**Saved data entries:**
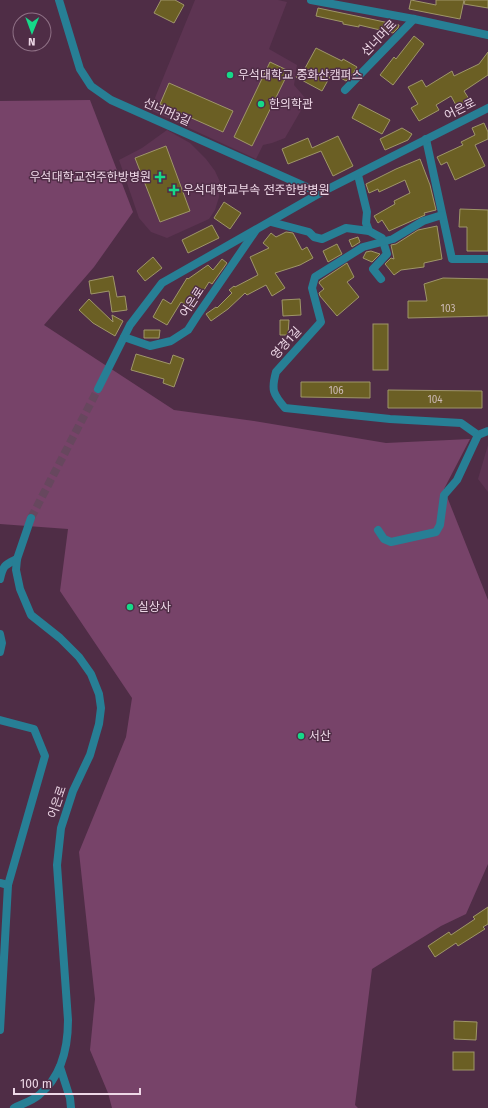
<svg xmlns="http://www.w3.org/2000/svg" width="488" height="1108" viewBox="0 0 488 1108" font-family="'Fira Sans','Noto Sans KR',sans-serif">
  <rect width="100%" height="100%" fill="#4f2d46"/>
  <!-- built -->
  <g fill="#5d3452">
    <path d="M195 0H278L287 2 269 49 297 65 294 85 307 100 285 138 272 143 263 145 256 159 150 110Z"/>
    <path d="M167 130 190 143 206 159 215 171 220 182 219 197 215 210 209 219 167 238 151 232 139 218 119 160 142 148Z"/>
    <path d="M488 445V492L478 479Z"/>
  </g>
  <!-- green -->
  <path fill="#774369" d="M90 100 133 212 94 267 44 325 174 410 254 421 386 443 470 439 444 489 488 600V864L466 914 441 926 372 969 355 1105 358 1108H112L108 1093 90 1050 95 999 79 852 126 737 132 698 60 591 68 529 0 524V101Z"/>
  <!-- building -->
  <g fill="#6b5f24" stroke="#9f9669">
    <path d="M161 0H175L184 5 174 23 154 13Z"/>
    <path d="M411 0 436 5V0H464L460 19 409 9Z"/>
    <path d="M465 0H488V8L464 4Z"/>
    <path d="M318 8 399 25 398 28 393 33 359 25V27L343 24V22L316 16Z"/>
    <path d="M414 36 424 44 393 85 380 75 394 57 396 59Z"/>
    <path d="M316 48 342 61 343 59 357 67 352 75 346 81 332 73 322 91 296 77 301 68 304 70Z"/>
    <path d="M488 52V75L464 91 469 99 457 107 451 96 436 105 439 110 419 121 411 108 418 104 408 87 422 80 426 87 452 71 454 76 479 64Z"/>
    <path d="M270 62 289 71 252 146 234 137Z"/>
    <path d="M169 83 233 111 223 132 160 104Z"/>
    <path d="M359 104 390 120 382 134 352 118Z"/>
    <path d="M484 123 488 132V139L475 145 485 166 455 180 447 162 441 165 437 157 463 145 461 142 475 135 472 128Z"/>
    <path d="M402 128 412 134 408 140 385 150 380 139Z"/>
    <path d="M338 136 353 166 333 176 321 151 288 164 282 149 308 138 312 148Z"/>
    <path d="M166 146 190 211 160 222 135 158Z"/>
    <path d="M420 159 430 185 436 210 424 213 425 215 389 231 382 220 378 223 374 216 395 204 394 201 410 193 405 180 379 192 378 189 369 193 366 184 396 169Z"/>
    <path d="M224 202 241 213 230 229 214 218Z"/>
    <path d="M460 209 488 210V251H467V227H459Z"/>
    <path d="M212 225 219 238 188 253 182 240Z"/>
    <path d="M437 226 442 259 424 263V267L401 270 394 275 385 264 391 258 394 259 391 245 396 244 418 230Z"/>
    <path d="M286 232 293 233 302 250 307 247 313 258 300 265 275 273 285 288 272 296 266 285 247 295 245 293 228 309 211 321 206 314 216 307 217 308 232 293 229 290 234 286 235 287 258 275 250 257 269 248 263 243 271 233 276 237Z"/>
    <path d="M358 237 360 242 352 247 349 240Z"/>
    <path d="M337 244 342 254 328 262 323 251Z"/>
    <path d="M371 251 380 254 372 262 363 258 366 252Z"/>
    <path d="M153 257 162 268 145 281 137 271Z"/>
    <path d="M222 259 227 263 212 284 209 282 192 309 181 302 167 325 153 317 163 299 171 304 187 278 188 279 208 265 213 270Z"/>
    <path d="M347 263 354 277 347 282 359 297 337 316 320 296 319 293 324 289 319 283 320 281Z"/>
    <path d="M113 276 117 297 125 296 127 310 112 312 109 291 91 294 89 281Z"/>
    <path d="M443 278 488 279V316L408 318V301H427L424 284Z"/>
    <path d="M89 299 113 322 112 315 123 321 115 336 93 323 79 310Z"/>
    <path d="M300 299 301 315 283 316 282 300Z"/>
    <path d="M280 320H289L288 335H280Z"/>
    <rect x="373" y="324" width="15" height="46"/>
    <path d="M144 330H160L159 338H144Z"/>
    <path d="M136 354 170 364 173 355 184 359 174 387 163 383 164 379 131 370Z"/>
    <path d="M301 382H370V398L301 397Z"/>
    <path d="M388 390 482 391V408H388Z"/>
    <path d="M488 907V924L483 927 485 929 458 946 456 943 435 957 428 946 449 932 451 935 475 919 473 917Z"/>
    <path d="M454 1021 477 1022 476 1040 454 1039Z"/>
    <rect x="453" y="1052" width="21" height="18"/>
  </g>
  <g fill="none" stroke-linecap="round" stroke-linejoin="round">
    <!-- tertiary-tunnel -->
    <path stroke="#67475e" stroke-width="8" stroke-dasharray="8 4" stroke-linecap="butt" d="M31 518 98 389"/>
    <!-- minor -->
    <g stroke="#277f95" stroke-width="8">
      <path d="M59 0 80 69 91 86 111 100 320 193"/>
      <path d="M311 0 414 19 488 35"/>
      <path d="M345 90 414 19"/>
      <path d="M426 139 452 259H488"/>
      <path d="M358 175 367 212 366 223 369 231 382 238 387 254 373 269 381 279"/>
      <path d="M442 215 423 221 393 239 363 247 315 277 312 288 321 322 276 372C271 390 273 394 285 408L390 419 461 423 478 435 488 431"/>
      <path d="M271 222 309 232 314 237 322 239 346 228 369 231"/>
      <path d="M124 337 150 346 171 341 188 330 197 316 256 230"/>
      <path d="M378 530 384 539 391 542 436 532 440 525 444 495 457 480 478 435"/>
      <path d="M0 579C3 566 4 565 17 559"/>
      <path d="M0 634 2 643 0 652"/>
      <path d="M0 720 34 729 45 756 8 885 0 1030"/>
      <path d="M0 883 8 885"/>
      <path d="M60 1067 70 1098 71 1108"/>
    </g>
    <!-- tertiary -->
    <g stroke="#277f95" stroke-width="8">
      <path d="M98 389 130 325 162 283 320 193 488 108"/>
      <path d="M14 1108C22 1104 32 1101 39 1095 61 1077 68 1048 68 1020L57 865 61 828 73 791 90 755 99 724 101 708 99 694 91 674 79 657 60 638 31 615 20 589 16 570 17 559 31 518"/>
    </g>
  </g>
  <!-- markers -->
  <g fill="#15d989" stroke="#4f2d46" stroke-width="1.5">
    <circle cx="230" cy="75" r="4"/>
    <circle cx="261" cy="104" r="4"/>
    <path d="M158 171h4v4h4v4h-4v4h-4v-4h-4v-4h4z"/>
    <path d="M172 184h4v4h4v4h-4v4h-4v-4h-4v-4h4z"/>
    <circle cx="130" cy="607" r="4"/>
    <circle cx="301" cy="736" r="4"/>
  </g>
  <g text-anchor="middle" stroke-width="3" stroke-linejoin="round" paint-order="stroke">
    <!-- number labels -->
    <g font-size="10" fill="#cdbab6">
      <text x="448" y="312">103</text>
      <text x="336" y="394">106</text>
      <text x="435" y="403">104</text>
    </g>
    <!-- street labels -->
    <g font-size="12" fill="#eed8e7" stroke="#4f2d46">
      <text transform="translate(379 38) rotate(-46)" y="4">선너머로</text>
      <text transform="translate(460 109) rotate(-27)" y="4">어은로</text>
      <text transform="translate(167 112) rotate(24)" y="4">선너머3길</text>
      <text transform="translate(192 302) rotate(-57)" y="4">어은로</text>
      <text transform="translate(286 343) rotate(-48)" y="4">영경1길</text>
      <text transform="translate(57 802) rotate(-71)" y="4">어은로</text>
    </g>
    <!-- poi labels -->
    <g font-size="12" fill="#eed8e7" stroke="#4f2d46" text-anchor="start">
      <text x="238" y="79">우석대학교 중화산캠퍼스</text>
      <text x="269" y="108">한의학관</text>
      <text x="151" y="181" text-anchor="end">우석대학교전주한방병원</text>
      <text x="183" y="194">우석대학교부속 전주한방병원</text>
      <text x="138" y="611">실상사</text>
      <text x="309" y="740">서산</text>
    </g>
  </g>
  <!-- north arrow -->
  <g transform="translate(32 32) rotate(181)"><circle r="19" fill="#4f2d46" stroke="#8f7186"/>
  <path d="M0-3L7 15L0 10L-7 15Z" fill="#15d989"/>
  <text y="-6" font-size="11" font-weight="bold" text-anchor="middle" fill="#eed8e7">N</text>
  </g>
  <!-- scale -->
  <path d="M14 1088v6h126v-6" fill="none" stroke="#eed8e7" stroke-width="2"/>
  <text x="20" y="1088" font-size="12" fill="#eed8e7" stroke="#4f2d46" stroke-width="3" paint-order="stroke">100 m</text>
</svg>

**Task goal:**
Every line above in which the word "middle" occurs needs to be copied.

**Task answer:**
  <g text-anchor="middle" stroke-width="3" stroke-linejoin="round" paint-order="stroke">
  <text y="-6" font-size="11" font-weight="bold" text-anchor="middle" fill="#eed8e7">N</text>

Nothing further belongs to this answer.